What to work on:
Write out the following listing's lines from the one with "flexibility | | |" to the one with "composites remain the", exactly, with both included and no others.
======== Data
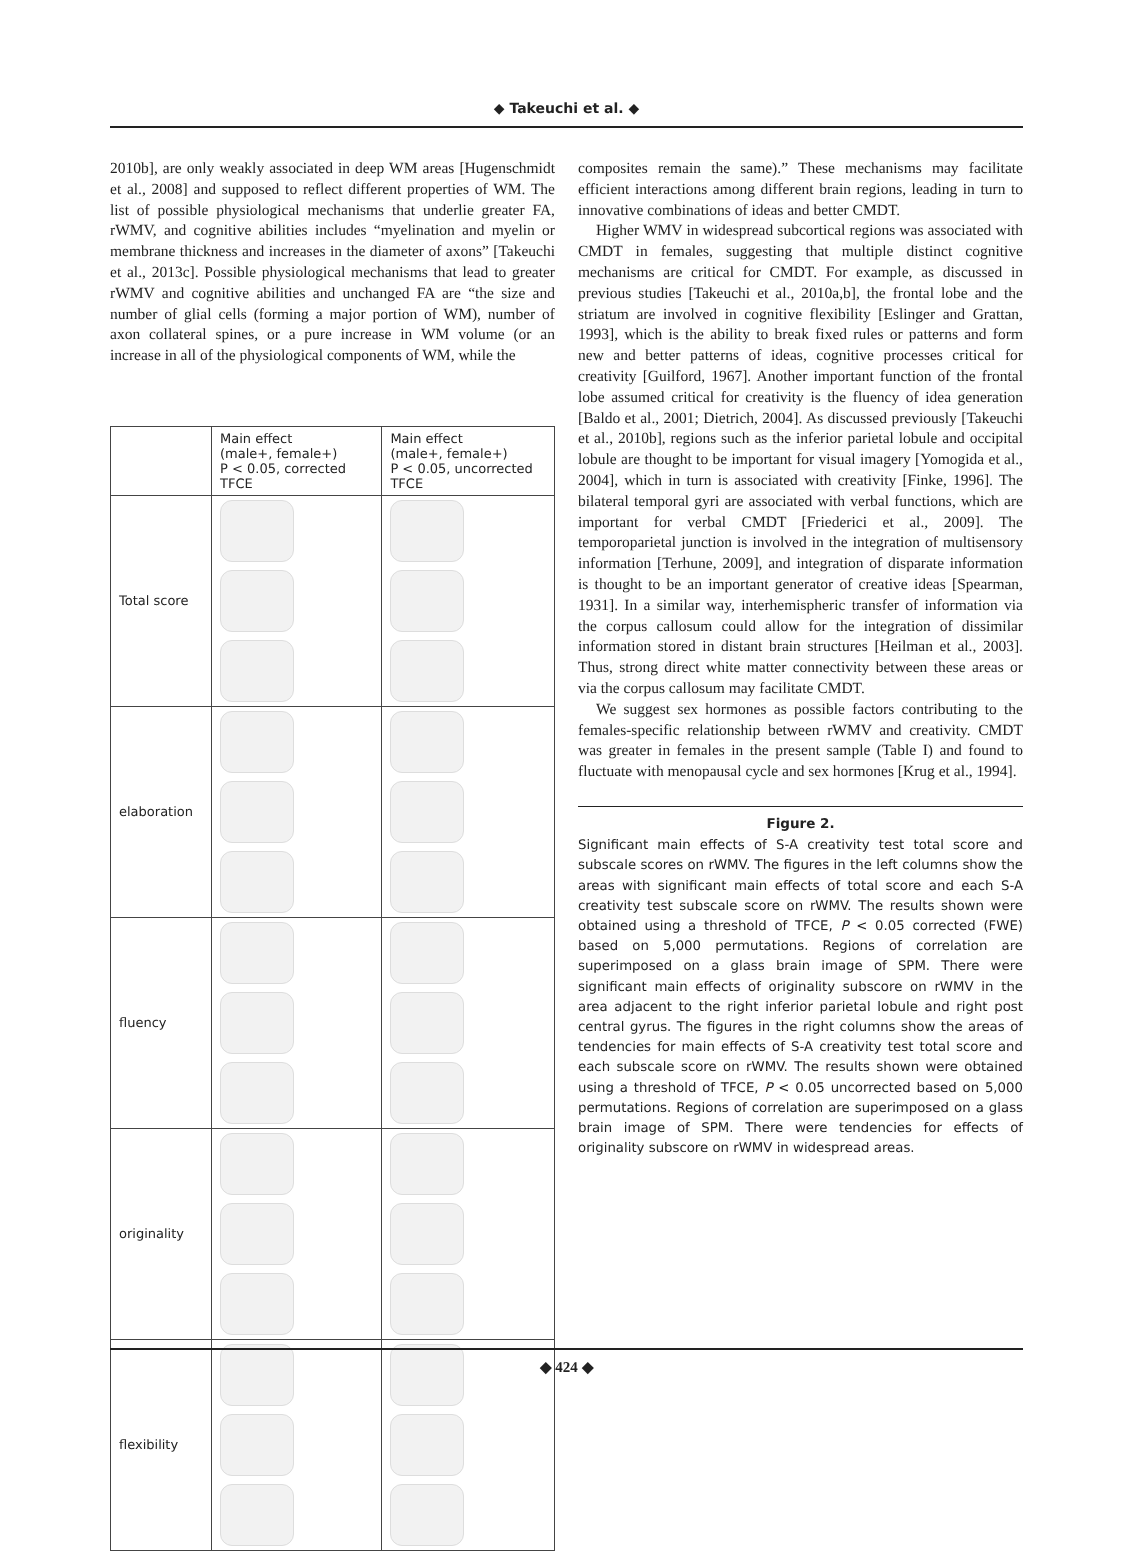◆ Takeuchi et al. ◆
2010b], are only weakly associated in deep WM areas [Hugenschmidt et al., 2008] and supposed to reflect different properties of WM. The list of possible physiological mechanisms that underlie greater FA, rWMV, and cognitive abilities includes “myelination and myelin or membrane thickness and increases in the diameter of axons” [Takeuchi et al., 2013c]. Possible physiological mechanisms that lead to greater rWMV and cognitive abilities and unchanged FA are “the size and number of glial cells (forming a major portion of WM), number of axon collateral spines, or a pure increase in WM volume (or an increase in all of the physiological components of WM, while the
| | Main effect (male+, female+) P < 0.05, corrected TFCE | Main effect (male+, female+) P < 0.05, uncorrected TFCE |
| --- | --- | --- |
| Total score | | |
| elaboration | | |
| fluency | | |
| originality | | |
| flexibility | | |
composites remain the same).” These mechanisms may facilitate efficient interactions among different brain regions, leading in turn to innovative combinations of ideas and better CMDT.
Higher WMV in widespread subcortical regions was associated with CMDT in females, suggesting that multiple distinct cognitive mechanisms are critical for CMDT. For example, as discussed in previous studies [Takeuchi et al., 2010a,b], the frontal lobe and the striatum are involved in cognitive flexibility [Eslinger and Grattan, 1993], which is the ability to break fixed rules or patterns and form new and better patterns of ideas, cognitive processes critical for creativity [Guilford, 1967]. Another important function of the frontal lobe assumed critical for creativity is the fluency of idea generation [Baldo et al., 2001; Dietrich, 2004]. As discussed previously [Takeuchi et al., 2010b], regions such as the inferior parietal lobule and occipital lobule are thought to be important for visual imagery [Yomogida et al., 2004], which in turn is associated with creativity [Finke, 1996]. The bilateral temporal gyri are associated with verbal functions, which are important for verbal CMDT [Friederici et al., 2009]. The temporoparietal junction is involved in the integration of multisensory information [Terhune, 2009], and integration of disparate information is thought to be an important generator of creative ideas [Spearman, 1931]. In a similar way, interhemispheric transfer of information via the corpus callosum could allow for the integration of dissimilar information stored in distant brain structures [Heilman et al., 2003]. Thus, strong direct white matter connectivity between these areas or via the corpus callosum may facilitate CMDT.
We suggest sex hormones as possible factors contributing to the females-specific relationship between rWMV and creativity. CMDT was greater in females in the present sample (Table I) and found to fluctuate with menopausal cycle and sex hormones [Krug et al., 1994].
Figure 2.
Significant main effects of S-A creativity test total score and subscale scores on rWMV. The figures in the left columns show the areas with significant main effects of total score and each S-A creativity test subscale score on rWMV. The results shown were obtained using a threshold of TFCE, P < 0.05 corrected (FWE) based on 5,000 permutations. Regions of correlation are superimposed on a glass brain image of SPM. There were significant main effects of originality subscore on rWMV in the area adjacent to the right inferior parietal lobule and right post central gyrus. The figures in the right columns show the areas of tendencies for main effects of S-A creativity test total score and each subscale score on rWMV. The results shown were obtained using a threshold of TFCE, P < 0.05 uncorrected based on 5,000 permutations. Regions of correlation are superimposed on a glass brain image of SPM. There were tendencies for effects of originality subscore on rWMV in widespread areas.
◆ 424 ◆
================
The completed task:
| flexibility | | |
composites remain the same).” These mechanisms may facilitate efficient interactions among different brain regions, leading in turn to innovative combinations of ideas and better CMDT.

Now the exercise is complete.